[Opening Records provided section]

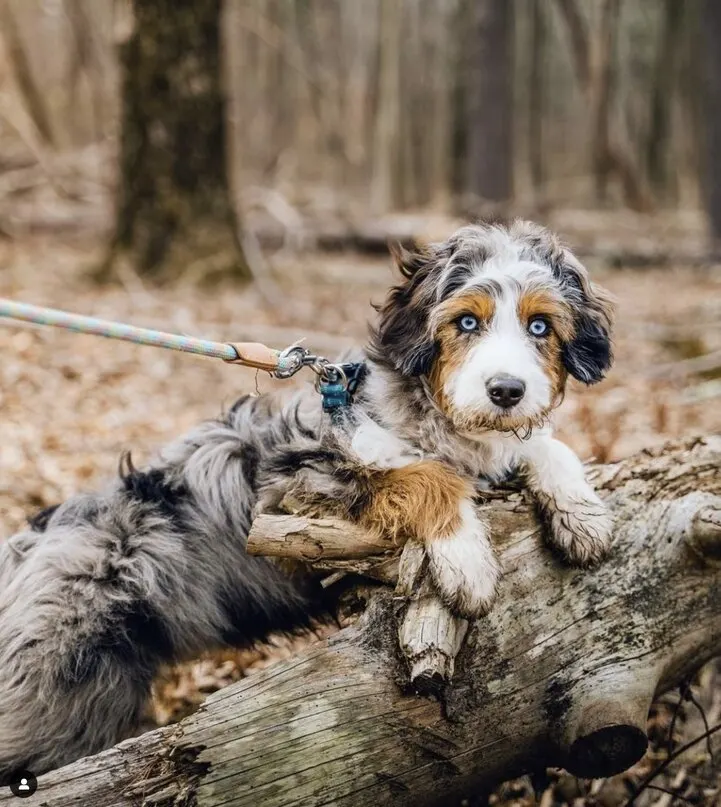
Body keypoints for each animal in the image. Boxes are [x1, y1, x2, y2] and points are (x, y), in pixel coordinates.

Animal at [0, 219, 612, 776]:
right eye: (467, 321)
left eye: (540, 325)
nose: (506, 391)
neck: (434, 422)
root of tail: (30, 546)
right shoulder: (304, 480)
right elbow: (424, 476)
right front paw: (469, 563)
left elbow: (544, 446)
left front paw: (582, 516)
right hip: (55, 698)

[Closing Records provided section]

### Instructions for the task
Nothing outside the span should appear: transcribe the lines from the one containing "right front paw: (469, 563)" through the last line of the records.

### Answer below
right front paw: (469, 563)
left elbow: (544, 446)
left front paw: (582, 516)
right hip: (55, 698)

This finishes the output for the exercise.